--- START OF Text block ---

My sincere belief – formed by my
interactions with the breed while a partner in a mutual fund group some
years back – is that the disconnect with what seems to be so obvious to
us, but not to the “Street,” has to do with the herd mentality of mainstream
financial analysts. And, by extension, the people who actually tune into
mass media for their investment advice (which, to my way of thinking, is
like going to McDonald’s in the expectation of enjoying fine dining).
It is this herd mentality that makes
them slow on the uptake.
For the simple reason that the worst
possible calamity that can befall a money manager is to be found underperforming
the peer group averages when quarterly portfolio review time rolls around.
Don’t get me wrong, it is of no concern if you lost your client’s money
in great gobs over the previous 3 months… as long as everyone else has
also lost their clients’ money in more or less the same proportions.
But underperforming your peer group
for two or three quarters in a row, that is another thing altogether. In
that sad event, you could find yourself called to the captain’s quarters
for a good old-fashioned thrashing and possibly, heavens forbid, a reduction
in income so severe you might have to give up the 8,000-square-foot cottage
in the Hamptons (a fate, I am told, worse than death).

--- END OF Text block ---

> **Problem to work on**: In one to three sentences, explain why the passage on financial analysts says their herd mentality makes them slow on the uptake. The lines after this point are separate material with no connection to the passage on financial analysts.

--- START OF Data lines ---

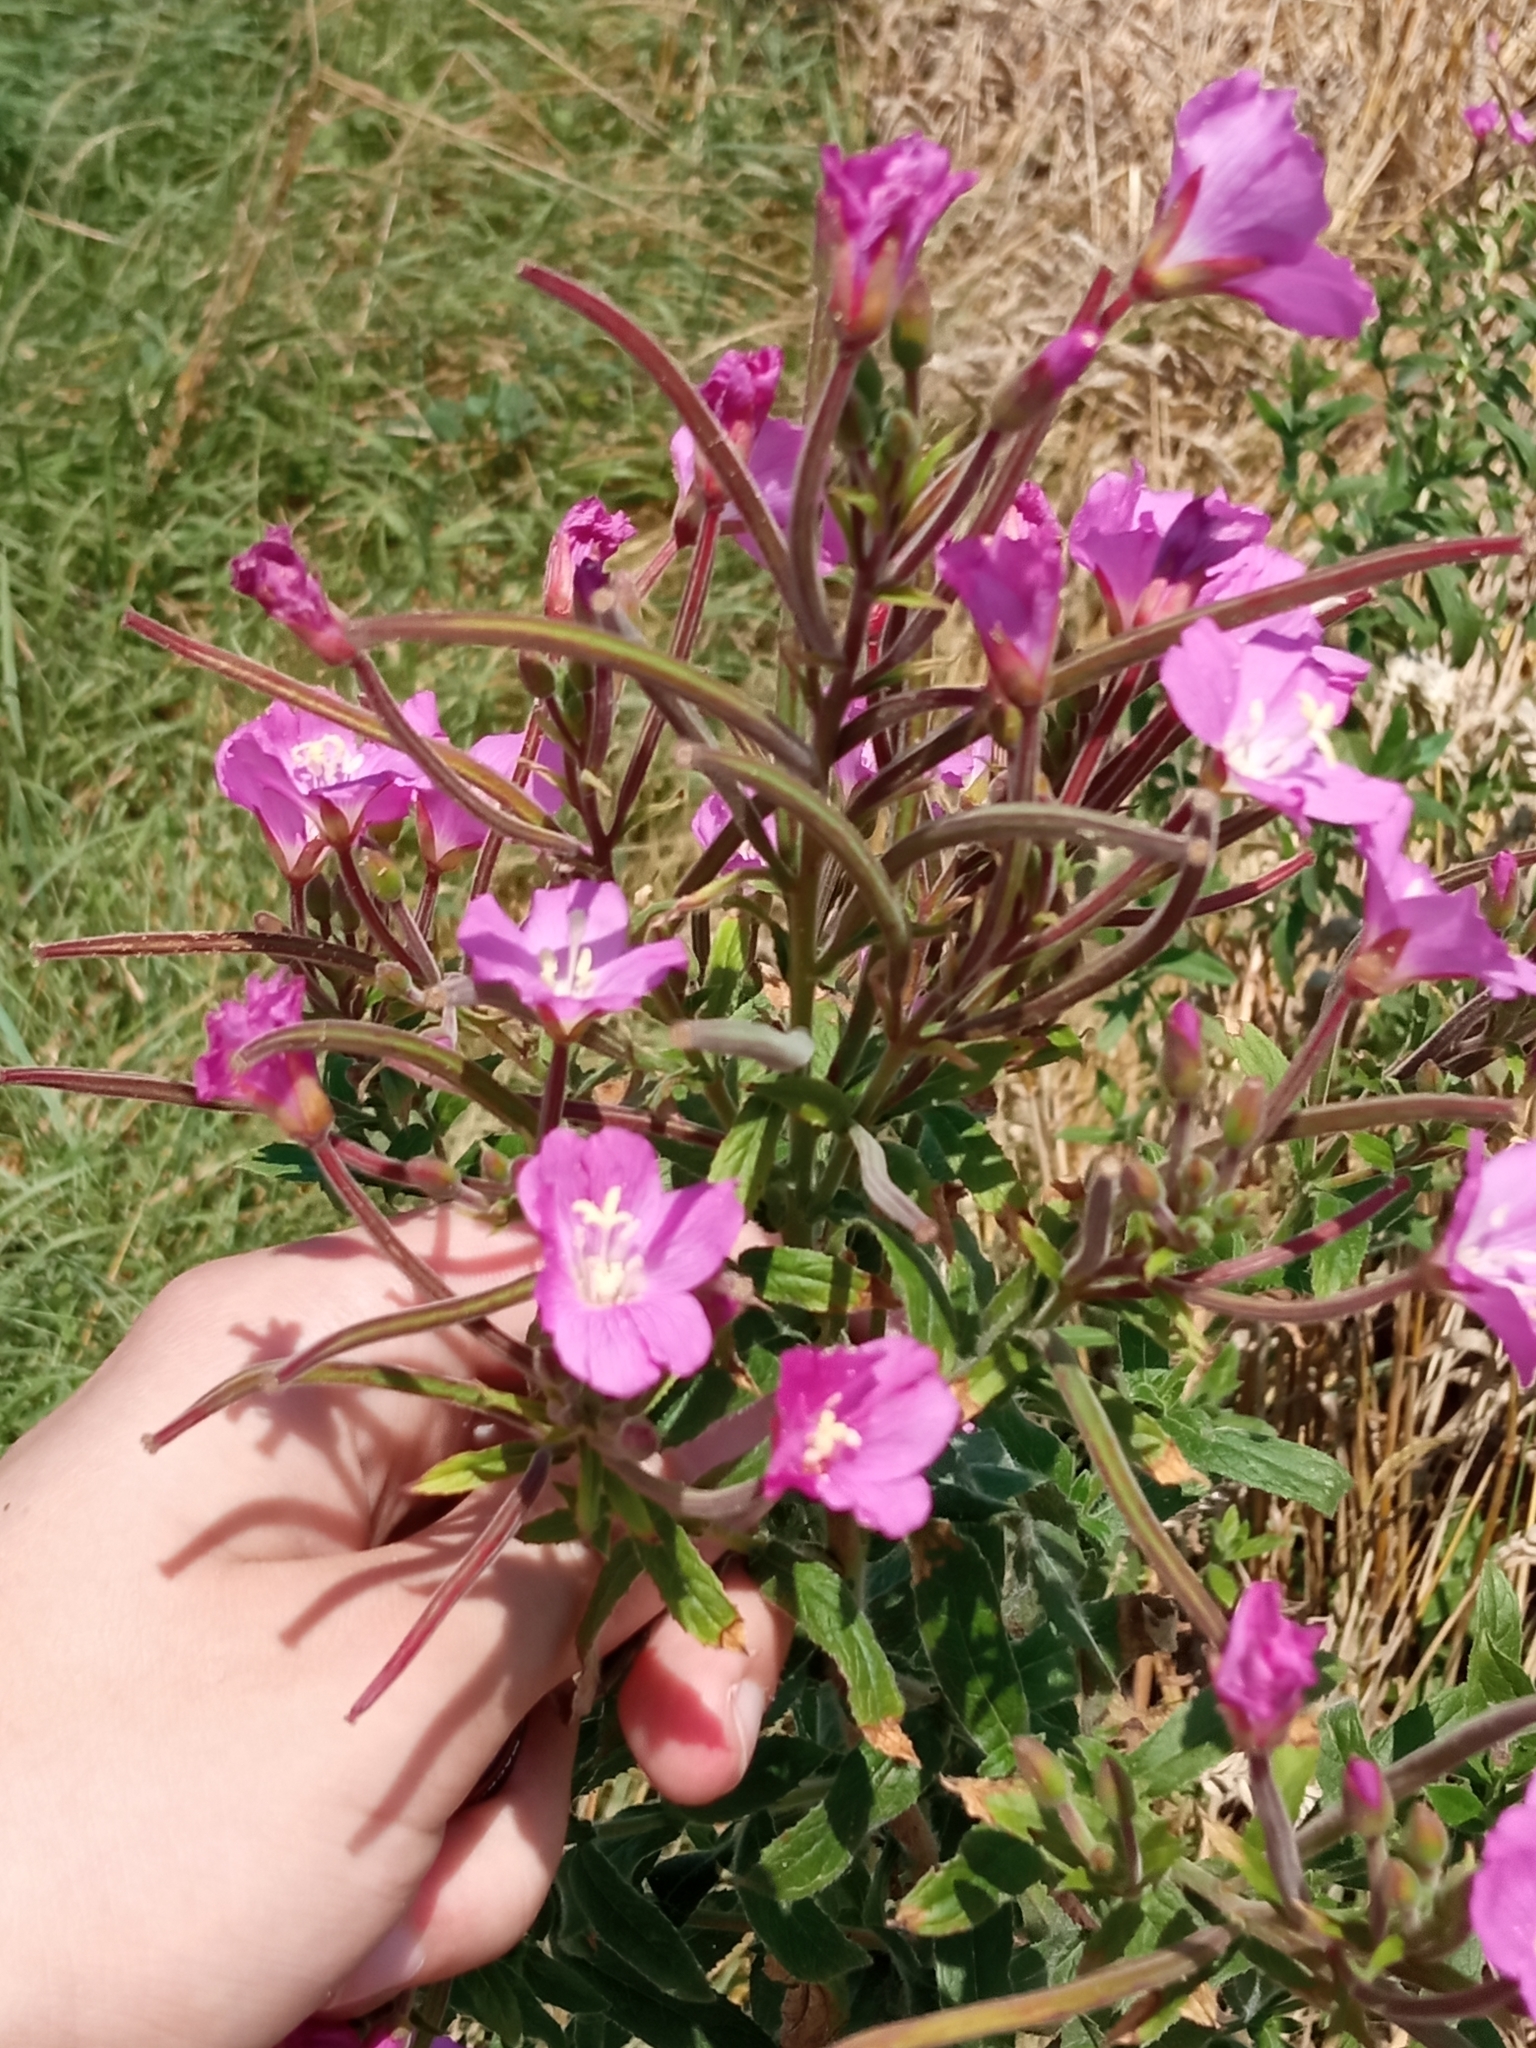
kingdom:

--- END OF Data lines ---

> **Written solution**: The worst thing that can happen to a money manager is to underperform the peer group averages at quarterly portfolio review time. Losing clients' money is no concern as long as everyone else lost about the same share. Underperforming peers for two or three quarters in a row, though, can bring a thrashing and a severe cut in income.